Why the studio smells of shells — the gofun base coat.
Morning at the Shirakawa studio.
A particular smell. Shells, a little wood, then paper.
The secret of gofun — the white base coat beneath every daruma — in three minutes.
What is gofun?
Gofun is a white pigment made by grinding seashells into a fine powder. In traditional Japanese craft it is most often made from Itaboga oysters or scallops — shells that have aged for decades or centuries on the shore, weathered by wind and tide, then refined.
It has been used for centuries as the base coat under Japanese paintings, noh masks, hina dolls — and daruma.
How we use it on Shirakawa daruma.
A daruma body is made of layered washi paper, so its surface has a faint roughness. Red paint applied directly to that surface sits unevenly; the color looks flat and thin.
So first, we brush on gofun mixed with nikawa (animal-hide glue) as a base coat. What this does:
- The surface becomes white and smooth.
- The vermilion on top glows, with a depth flat primer can't give.
- The paper fibers are sealed, so the color doesn't fade easily.
The morning smell of the studio.
The raw material is shells. When the painters mix gofun in the morning, the studio smells faintly of the sea. That is the smell of a Shirakawa morning, before breakfast, before the day has really started.
Not a chemical smell, but something alive. Sea, forest, paper — all present in the room.

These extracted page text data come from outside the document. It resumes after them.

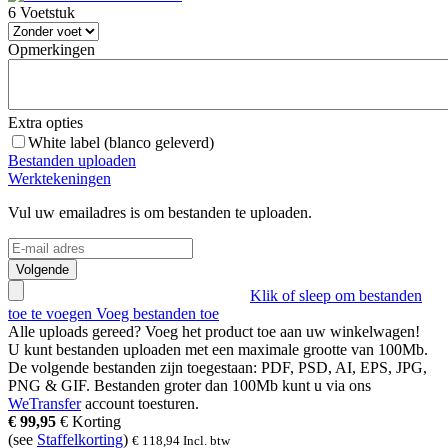
6 Voetstuk
Opmerkingen
Extra opties
White label (blanco geleverd)
Bestanden uploaden
Werktekeningen
Vul uw emailadres is om bestanden te uploaden.
Volgende
Klik of sleep om bestanden
toe te voegen
Voeg bestanden toe
Alle uploads gereed? Voeg het product toe aan uw winkelwagen!
U kunt bestanden uploaden met een maximale grootte van
100Mb
.
De volgende bestanden zijn toegestaan:
PDF, PSD, AI, EPS, JPG,
PNG & GIF
. Bestanden groter dan
100Mb
kunt u via ons
WeTransfer
account toesturen.
€
99,95
€
Korting
(see
Staffelkorting
)
€
118,94
Incl. btw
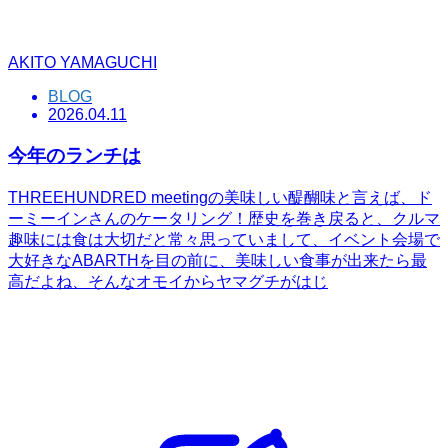
AKITO YAMAGUCHI
BLOG
2026.04.11
今年のランチは
THREEHUNDRED meetingの美味しい醍醐味と言えば、ド
ーミーインさんのケータリング！歴史を巻き戻ると、クルマ
趣味には食は大切だと常々思っていまして、イベント会場で
大好きなABARTHを目の前に、美味しい食事が出来たら最
高だよね、そんなオモイからヤマグチがはじ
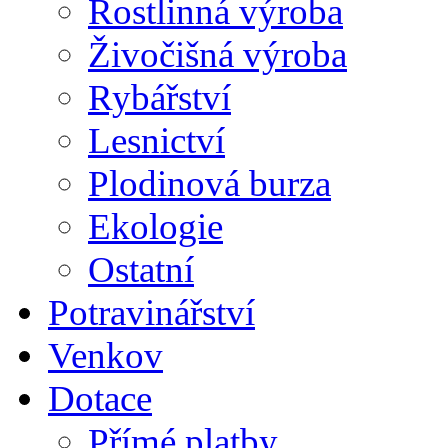
Rostlinná výroba
Živočišná výroba
Rybářství
Lesnictví
Plodinová burza
Ekologie
Ostatní
Potravinářství
Venkov
Dotace
Přímé platby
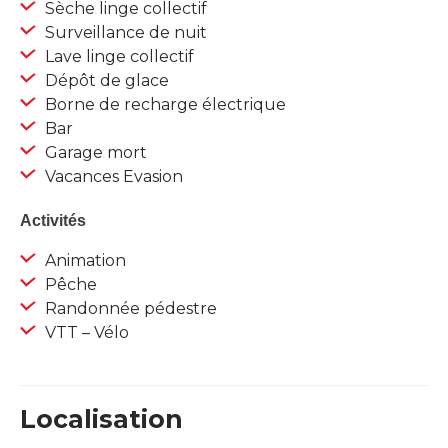
Sèche linge collectif
Surveillance de nuit
Lave linge collectif
Dépôt de glace
Borne de recharge électrique
Bar
Garage mort
Vacances Evasion
Activités
Animation
Pêche
Randonnée pédestre
VTT – Vélo
Localisation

Why we still do it this way.
Modern synthetic pigments are cheaper, faster, more consistent. And yet at Shirakawa Daruma Sohonpo, we still use gofun.
The reason is simple. What survives 100 or 200 years from now is the gofun daruma. In traditional craft, value is not decided by the beauty of the finished moment, but by what endures. Every Shirakawa daruma, from 1783 to today, wears its vermilion on a bed of gofun.
Even the eco-daruma.
Our recent 100% paper-based eco-daruma also uses gofun as its base coat. Paper, glue, pigment — all from natural materials. When its role is done, it can be ceremonially burned and returned to the earth.
The people of 1783 used these materials. In 2026, we still use them. That is not "old" — it is the fact that the right answer hasn't changed. That's what I think, every morning, breathing in the smell of the studio.